Pada tahun 1930-an, Zainuddin yang dibesarkan di Makassar, ia berlayar menuju kampung halaman ayahnya di Padang. Untuk mendekatkan diri dengan leluhurnya dan memperdalam agama. Di sana ia bertemu dengan seorang gadis cantik jelita, bernama Hayati. Keduanya mulai jatuh cinta. Namun hubungan mereka tidak direstui oleh keluarga Hayati karena Zianuddin dianggap tidak setara dalam status sosial terutama dalam hukum budaya dan adat istiadat.
Tekanan sosial dan adat memaksa Hayati menikah dengan Aziz, seorang prian kaya dan terpandang. Pernikahan Hayati dengan Aziz tidak membawa kebahagiaan karena Aziz memperlakukan Hayati dengan buruk. Sementara itu, Zainuddin, yang patah hati, pergi ke Surabaya dan menjadi seorang penulis terkenal. Nasib membawa Hayati dan Aziz kembali bertemu Zainuddin di Surabaya, di mana Aziz akhirnya meninggalkan Hayati dan menyerahkan istrinya kepada Zainuddin.

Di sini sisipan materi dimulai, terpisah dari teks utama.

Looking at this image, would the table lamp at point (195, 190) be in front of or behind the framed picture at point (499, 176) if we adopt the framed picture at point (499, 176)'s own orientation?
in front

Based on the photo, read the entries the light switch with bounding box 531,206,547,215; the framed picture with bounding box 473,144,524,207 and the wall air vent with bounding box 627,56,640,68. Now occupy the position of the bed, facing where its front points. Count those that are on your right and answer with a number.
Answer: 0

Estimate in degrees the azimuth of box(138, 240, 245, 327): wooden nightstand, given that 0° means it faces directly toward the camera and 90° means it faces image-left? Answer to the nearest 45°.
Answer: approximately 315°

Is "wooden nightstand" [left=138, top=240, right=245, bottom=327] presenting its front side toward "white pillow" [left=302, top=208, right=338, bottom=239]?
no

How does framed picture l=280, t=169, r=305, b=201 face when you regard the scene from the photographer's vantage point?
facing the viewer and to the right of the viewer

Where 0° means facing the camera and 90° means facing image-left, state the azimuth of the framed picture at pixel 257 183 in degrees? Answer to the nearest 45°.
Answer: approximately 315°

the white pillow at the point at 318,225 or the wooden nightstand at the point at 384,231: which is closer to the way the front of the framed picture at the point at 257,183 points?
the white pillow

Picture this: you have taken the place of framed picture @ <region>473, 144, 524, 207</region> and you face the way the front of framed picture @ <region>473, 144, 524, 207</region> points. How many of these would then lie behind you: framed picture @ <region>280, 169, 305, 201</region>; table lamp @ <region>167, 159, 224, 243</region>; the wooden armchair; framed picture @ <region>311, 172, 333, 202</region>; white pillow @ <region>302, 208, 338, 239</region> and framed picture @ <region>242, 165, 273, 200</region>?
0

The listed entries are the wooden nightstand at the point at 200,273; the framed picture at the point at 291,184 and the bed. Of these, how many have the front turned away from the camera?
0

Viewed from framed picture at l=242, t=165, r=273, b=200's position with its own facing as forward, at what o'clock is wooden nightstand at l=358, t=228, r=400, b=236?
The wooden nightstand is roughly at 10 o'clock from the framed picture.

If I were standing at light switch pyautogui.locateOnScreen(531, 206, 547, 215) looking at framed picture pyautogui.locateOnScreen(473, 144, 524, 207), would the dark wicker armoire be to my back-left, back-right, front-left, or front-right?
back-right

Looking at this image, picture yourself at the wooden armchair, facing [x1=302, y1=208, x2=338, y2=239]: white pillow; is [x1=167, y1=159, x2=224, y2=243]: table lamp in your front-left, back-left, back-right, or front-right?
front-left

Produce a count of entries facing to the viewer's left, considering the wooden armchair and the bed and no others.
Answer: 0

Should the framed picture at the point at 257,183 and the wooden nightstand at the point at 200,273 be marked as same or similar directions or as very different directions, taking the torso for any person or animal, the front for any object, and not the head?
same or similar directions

Namun, meskipun Zainuddin masih mencintai Hayati, ia menolak untuk menerima Hayati kembali karena rasa sakit hatinya yang terlalu dalam. Dalam perjalanan pulang ke kampung halamannya, Hayati menumpang kapal Van der Wijck yang akhirnya tenggelam. Hayati meninggal dalam kecelakaan itu, meninggalkan Zainuddin dengan penyesalan mendalam.
Analisis
Tenggelamnya Kapal Van der Wijck, karya Buya Hamka ini kaya akan unsur-unsur sosial,cinta,dan moral yag digabungkan dalam kisah yang tragis. Tema yang digunakan adalah cinta yang tragis, yang dikemas dalam hubungan antara Zainuddin dan Hayati. Namun, tema cinta tersebut dipadukan dengan kritik sosial terhadap adat istiadat, terutama yang berkaitan dengan sistem kekerabatn Minangkabau yang matrilineal dan juga memandang rendah orang dari kaumnya. Novel ini juga mengandung tema ketidakadilan sosial dan perbedaan ras, itulah hambatan yang besar dalam hubungan cinta mereka. Alur cerita yang digunakan menggunakan alur maju-mundur, dimana pembaca mengajak mengikuti perjalanan  zainuddin.

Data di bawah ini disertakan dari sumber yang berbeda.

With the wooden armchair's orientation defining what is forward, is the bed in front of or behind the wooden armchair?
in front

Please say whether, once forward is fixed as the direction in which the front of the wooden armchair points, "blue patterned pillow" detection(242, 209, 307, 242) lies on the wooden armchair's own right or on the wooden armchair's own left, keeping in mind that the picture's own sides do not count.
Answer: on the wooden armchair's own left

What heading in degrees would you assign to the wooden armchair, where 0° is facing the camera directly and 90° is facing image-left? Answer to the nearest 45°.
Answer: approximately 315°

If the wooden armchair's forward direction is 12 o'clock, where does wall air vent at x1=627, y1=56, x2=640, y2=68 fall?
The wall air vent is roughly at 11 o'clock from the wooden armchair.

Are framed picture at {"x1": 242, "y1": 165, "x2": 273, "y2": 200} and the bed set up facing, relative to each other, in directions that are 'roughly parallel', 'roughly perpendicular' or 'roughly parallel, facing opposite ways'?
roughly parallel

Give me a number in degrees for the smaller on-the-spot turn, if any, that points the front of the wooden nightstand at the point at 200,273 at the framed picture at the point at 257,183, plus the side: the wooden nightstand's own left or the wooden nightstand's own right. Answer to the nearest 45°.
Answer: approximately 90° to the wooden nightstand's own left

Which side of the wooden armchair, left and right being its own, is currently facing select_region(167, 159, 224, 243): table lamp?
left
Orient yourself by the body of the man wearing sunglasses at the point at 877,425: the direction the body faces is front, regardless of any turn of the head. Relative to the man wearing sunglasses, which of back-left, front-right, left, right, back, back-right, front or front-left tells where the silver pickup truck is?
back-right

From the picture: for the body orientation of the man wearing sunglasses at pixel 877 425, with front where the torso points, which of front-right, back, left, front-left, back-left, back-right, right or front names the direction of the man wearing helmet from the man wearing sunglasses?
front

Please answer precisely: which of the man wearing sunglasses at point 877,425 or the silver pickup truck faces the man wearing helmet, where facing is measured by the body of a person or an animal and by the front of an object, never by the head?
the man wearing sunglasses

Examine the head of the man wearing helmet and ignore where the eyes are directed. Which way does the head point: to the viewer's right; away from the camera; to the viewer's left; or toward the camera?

Latar yang digunakan ada dibeberapa tempat penting, seperti Minangkabau, Batiputih, Padang Panjang, dan Surabaya, serta perjalanan di atas kapal Van der Wijck yang menjadi latar kejadian tragis di akhir cerita.Â
Penulis Hamka juga menggunakan bahasa yang puitis dan kaya akan nilai moral serta ajaran agama, selain gaya bahasa nya, Hamka juga dengan jelas menyampaikan kritik terhadap adat Minangkabau yang kaku, terutama pada pandangan tentang garis keturunan dan status sosial. Sistem adat yang sangat membatasi kebebasan individu dalam memilih jodoh, selain itu Hamka juga menyingung tentang materialisme dalam masyarakat, di mana status seseorang lebih dihargai berdasarkan kekayaan dan kekuasaan daripada hati dan ketulusan.
Pada intinya novel ini tidak hanya menawarkan cerita cerita yang mendalam dan tragis, tetapi juga sebuah karya yang menggugah kesadaran sosial. Hamka menggunakan novel ini sebagai alat untuk mengkritik struktur sosial yang menghambat kebebasan individu, sambil tetap menyelipkan pesan-pesan moral dan religius.
Evaluasi
Buku ini sangat bagus untuk dibaca semua orang, apalagi untuk para pelajar karena alur ceritanya yang indah terutama kisah cintanya yang tragis dan menyentuh, gaya bahasa yang digunakan puitis, indah, dan sangat bermakna, penggambaran karakter yang mendalam apalagi latar tempat dan budaya yang ditampilkan sangat menarik seolah olah dapat mengajak pembaca ke dalam cerita tersebut. Novel ini juga memiliki kekurangan di antaranya ada beberapa naskah menggunakan bahasa daerah yang sulit dipahami oleh pembaca, bahasanya banyak yang bertele tele, pemborosan kata, dan juga adanya unsur kesenjangan sosial yang tidak baik untuk dicontoh.